The entirety of atheism can be summed up in four words, “There is no God”. That’s it. That’s all there is to it. There are many people who believe that there is no God understand that there really isn’t anything else to say on the subject, and therefore they talk about other things. Some atheists feel the need to elaborate on their position, but quickly realize that there is nothing else to say, so they resort to attacking other people’s beliefs. Arguing with people who believe in some kind of spiritual power is the atheist version of evangelism.
There is no reason whatsoever for anyone of any faith tradition to engage an atheist in debate. Doing so serves no purpose. It is always a waste of time.
I am not saying that people of faith should not examine their own beliefs. It is always beneficial for a religious person to ask questions about their religion. All religions have stories — or myths — that contain fantastic elements. Believers are wise to give serious consideration to these stories, and to decide whether they believe them literally, metaphorically or not at all. The question of why God — Allah, Wakan Tanka, Krishna &c, — allows evil to exist, known as “the Problem of Evil”, is one that people of all traditions have wrestled with for millenia, and is worth thinking about. All individuals experience difficulties in life, which cause some to question whether any deity exists or has any effect in their lives. Everyone will experience doubt about deeply held convictions at times, and there is nothing wrong with thinking those doubts through. Certainly, through the process of examining, questioning and doubting, some will come to the conclusion that they do not believe what they once did. I wish them well.

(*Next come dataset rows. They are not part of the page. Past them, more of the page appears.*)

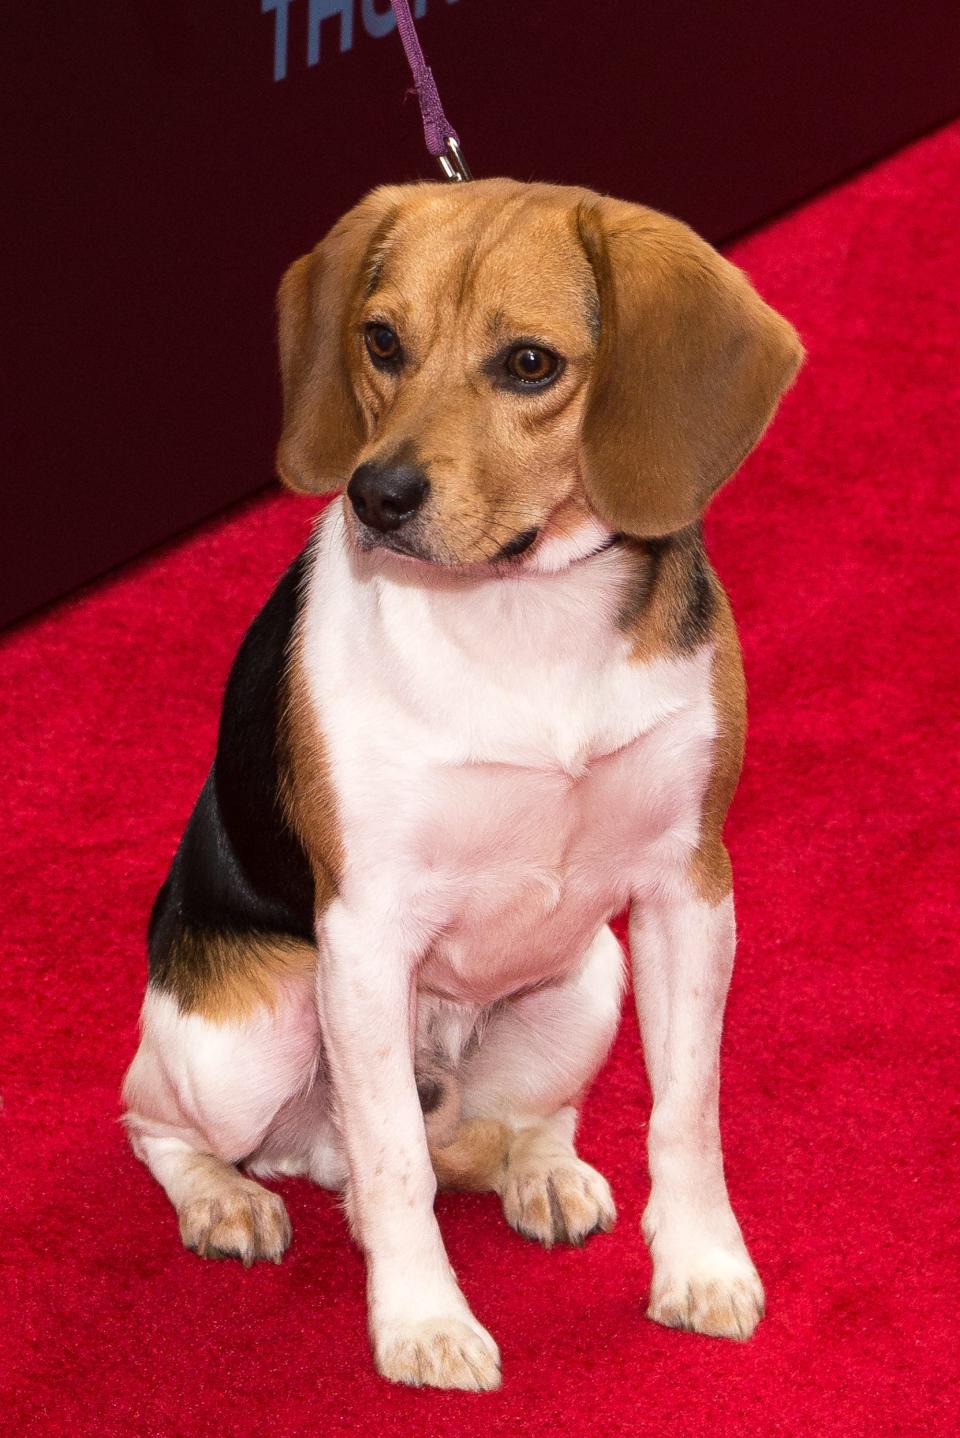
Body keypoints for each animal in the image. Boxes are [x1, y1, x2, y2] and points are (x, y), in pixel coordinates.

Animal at [123, 173, 804, 1386]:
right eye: (381, 341)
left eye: (530, 364)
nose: (375, 495)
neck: (520, 605)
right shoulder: (363, 934)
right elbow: (394, 1161)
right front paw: (422, 1325)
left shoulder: (689, 892)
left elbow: (686, 1111)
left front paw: (699, 1266)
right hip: (254, 1028)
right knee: (173, 1124)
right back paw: (224, 1199)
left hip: (586, 984)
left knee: (494, 1133)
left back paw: (538, 1168)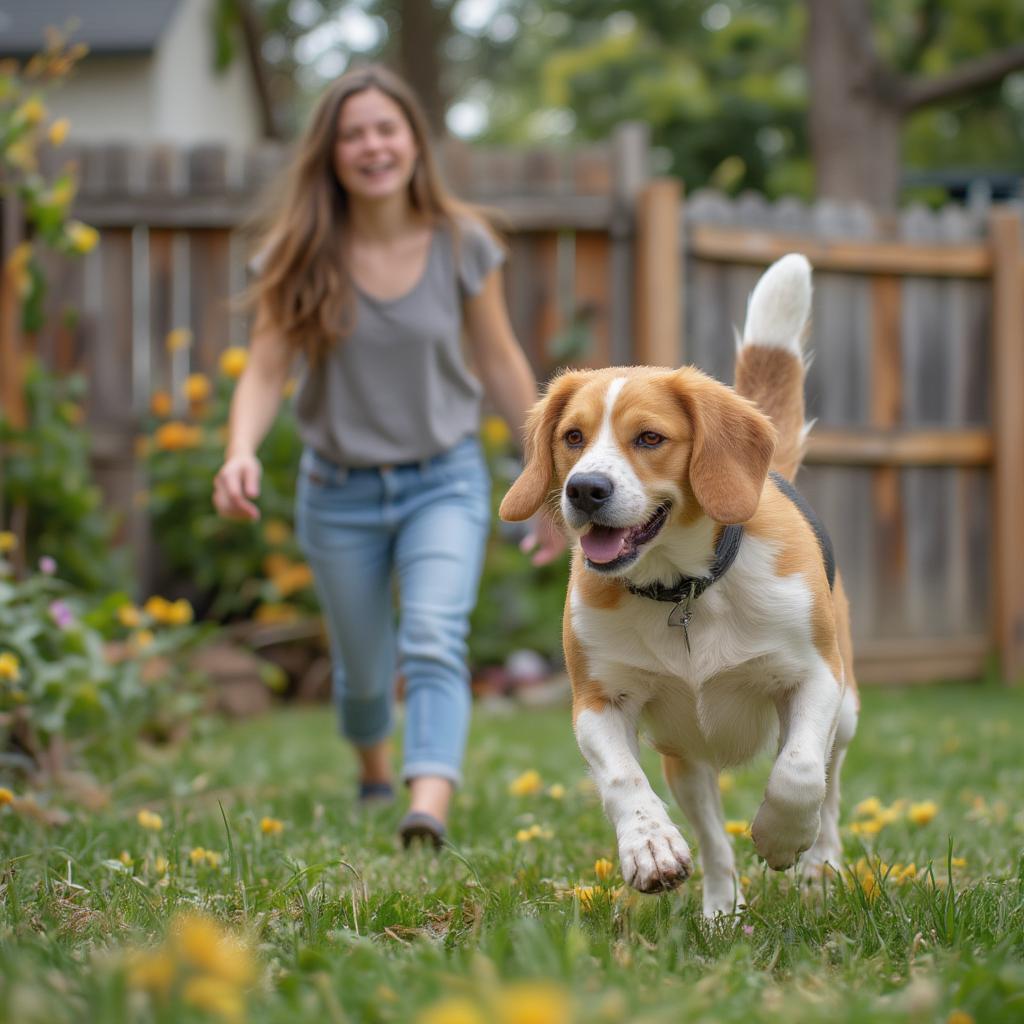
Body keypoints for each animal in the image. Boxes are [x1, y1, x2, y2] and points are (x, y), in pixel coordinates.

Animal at [499, 256, 860, 921]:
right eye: (572, 437)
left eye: (649, 438)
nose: (584, 489)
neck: (683, 590)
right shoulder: (597, 703)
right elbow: (623, 780)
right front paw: (650, 847)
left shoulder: (816, 675)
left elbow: (799, 772)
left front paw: (779, 837)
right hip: (685, 758)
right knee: (714, 840)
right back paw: (721, 911)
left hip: (844, 711)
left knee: (828, 786)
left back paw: (819, 866)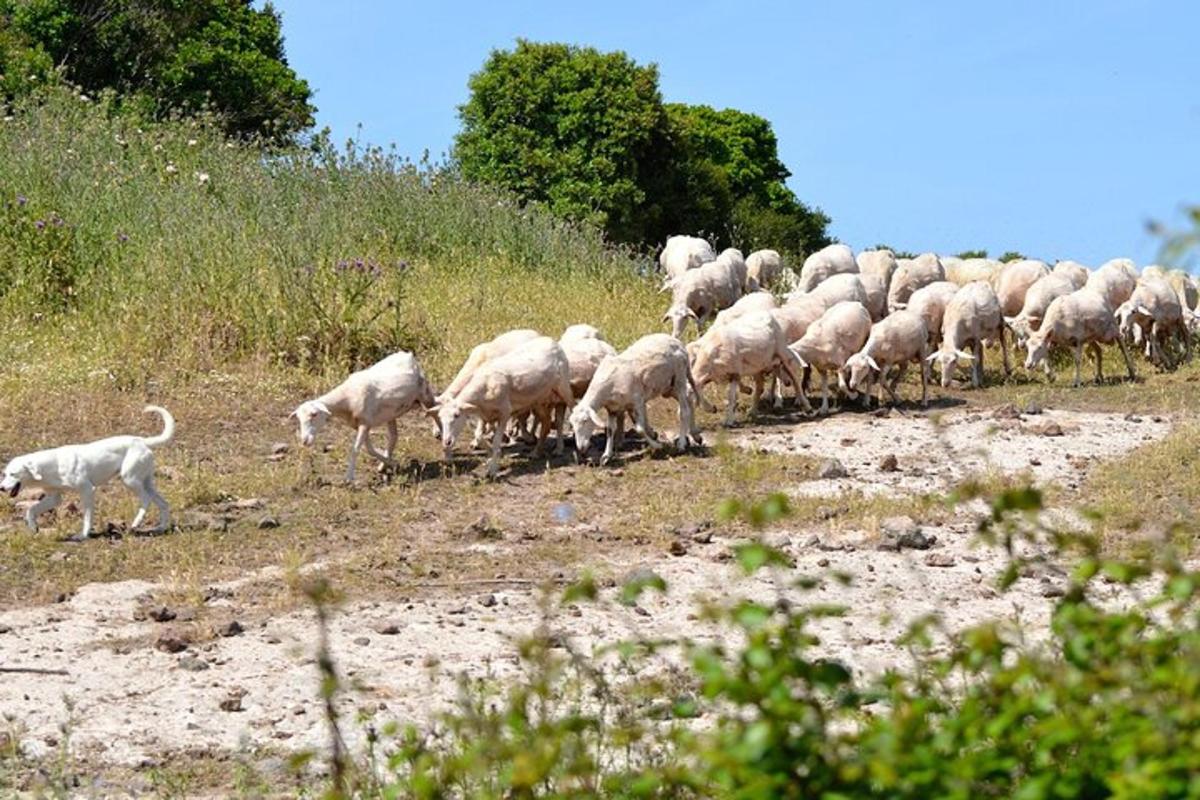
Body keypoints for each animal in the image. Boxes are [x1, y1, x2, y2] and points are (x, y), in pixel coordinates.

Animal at [0, 402, 175, 542]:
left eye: (13, 474)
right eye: (5, 473)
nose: (1, 488)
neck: (52, 466)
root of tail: (140, 440)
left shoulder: (87, 490)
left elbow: (87, 517)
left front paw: (83, 535)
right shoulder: (53, 498)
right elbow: (30, 510)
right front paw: (33, 527)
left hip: (129, 479)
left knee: (146, 500)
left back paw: (137, 522)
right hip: (146, 483)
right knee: (163, 504)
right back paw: (161, 528)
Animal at [290, 350, 436, 482]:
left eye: (314, 414)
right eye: (298, 419)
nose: (304, 441)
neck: (346, 399)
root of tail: (407, 354)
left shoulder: (365, 422)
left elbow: (355, 449)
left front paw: (349, 477)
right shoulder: (361, 424)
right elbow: (369, 449)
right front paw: (391, 462)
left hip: (425, 393)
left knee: (434, 409)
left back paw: (439, 435)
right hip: (391, 413)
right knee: (393, 436)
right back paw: (383, 465)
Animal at [434, 335, 573, 479]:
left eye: (456, 415)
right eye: (440, 417)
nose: (446, 441)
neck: (485, 385)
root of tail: (551, 341)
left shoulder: (504, 413)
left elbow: (496, 441)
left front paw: (492, 469)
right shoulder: (485, 415)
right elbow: (479, 435)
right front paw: (490, 456)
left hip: (563, 387)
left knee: (570, 409)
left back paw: (563, 447)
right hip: (538, 399)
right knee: (546, 423)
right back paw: (536, 452)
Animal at [566, 335, 700, 465]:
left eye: (585, 421)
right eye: (572, 424)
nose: (581, 448)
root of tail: (678, 343)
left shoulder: (637, 401)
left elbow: (640, 429)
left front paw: (657, 445)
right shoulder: (612, 409)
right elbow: (610, 430)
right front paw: (606, 456)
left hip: (679, 379)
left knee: (684, 411)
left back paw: (681, 443)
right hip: (668, 386)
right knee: (689, 398)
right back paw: (695, 435)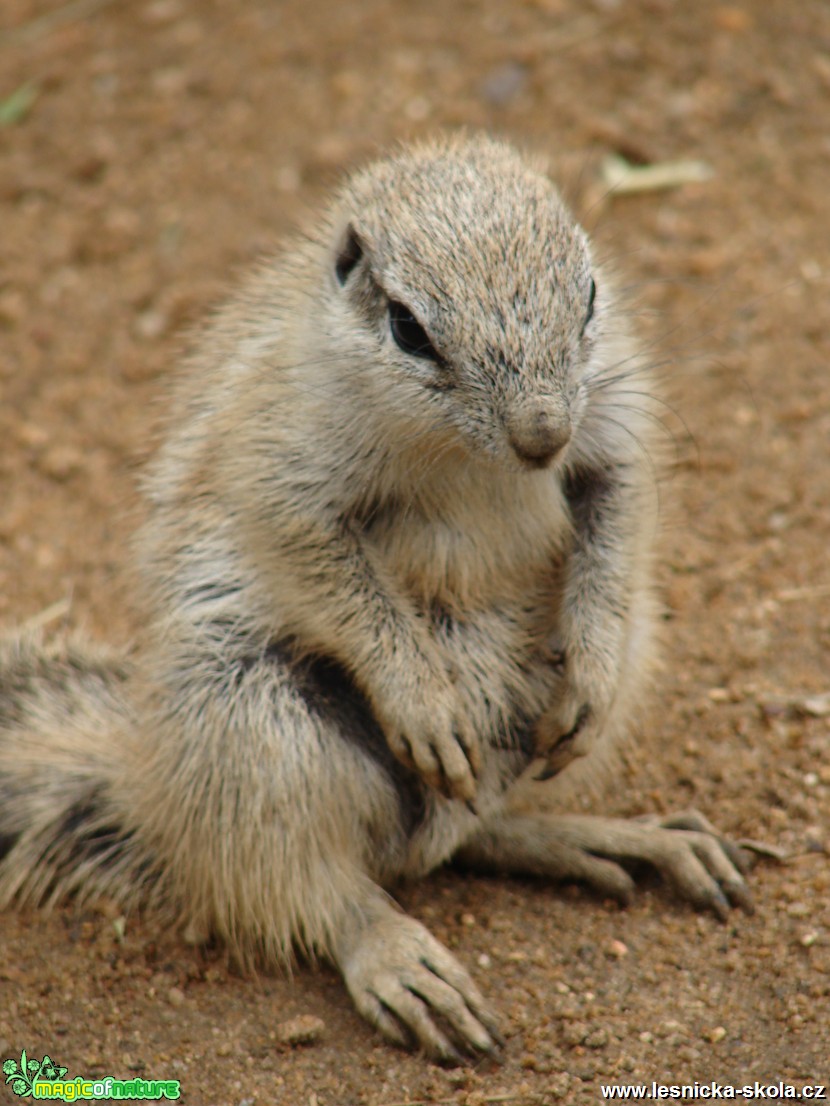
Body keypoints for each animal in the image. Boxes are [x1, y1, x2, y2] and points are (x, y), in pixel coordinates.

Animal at [1, 136, 752, 1061]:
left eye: (589, 295)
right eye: (408, 328)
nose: (543, 436)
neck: (471, 459)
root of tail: (148, 790)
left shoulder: (614, 417)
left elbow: (616, 508)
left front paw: (592, 671)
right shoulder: (287, 463)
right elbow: (333, 575)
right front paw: (421, 702)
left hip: (599, 669)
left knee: (472, 828)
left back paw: (614, 835)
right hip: (246, 716)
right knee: (313, 884)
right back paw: (400, 957)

For those who continue on, in whatever faith tradition seems best to them, religion offers more opportunity to learn and grow than any human being can hope to exhaust in their lifetime. The devout Jew, Christian or Muslim, Hindu or Buddhist can spend decades studying their sacred texts and not scratch the surface of the wisdom that can be obtained. Of course, such study will only be enhanced by frequent discussion by other believers — whether of one’s own tradition, or an open-minded member of another faith — and by much meditation and contemplation. It should, but unfortunately does not, go without saying that all of the world’s faith traditions are completely compatible with science — they are separate disciplines, dealing with different spheres of knowledge. Against all this are atheists, who offer nothing, no belief whatsoever.
There are no proofs, either for or against the existence of God, by whatever name. There is no claim that anyone can make in opposition to or in support of any kind of deity or spiritual being that will lay the matter to rest. Many will claim that they can absolutely prove that their side is the right one — they can’t. For atheists, the argument is the limit of their position. There is nowhere else they can go, nothing else they can learn. For the believer, the argument is a distraction from the depths of wisdom. Though neither the atheist nor the believer will ever win the argument, the believer will always lose, because they waste time and energy they could spend better on deepening their understanding, even if they just stare at the stars for an hour.
It is certainly difficult to avoid the temptation to argue with atheists. They try to make it so. It is always better to simply ignore them, no matter what claim they make. As people of faith — whatever our faith may be — we have access to worlds that atheists can’t perceive. The best way for us to entice them to consider whether or not we have something of value is not to argue with them — that is playing their game on their field by their rules — but to live fully in our faith. If we truly believe, then we hold the position that the existence of God is not debatable. Let us not debate it.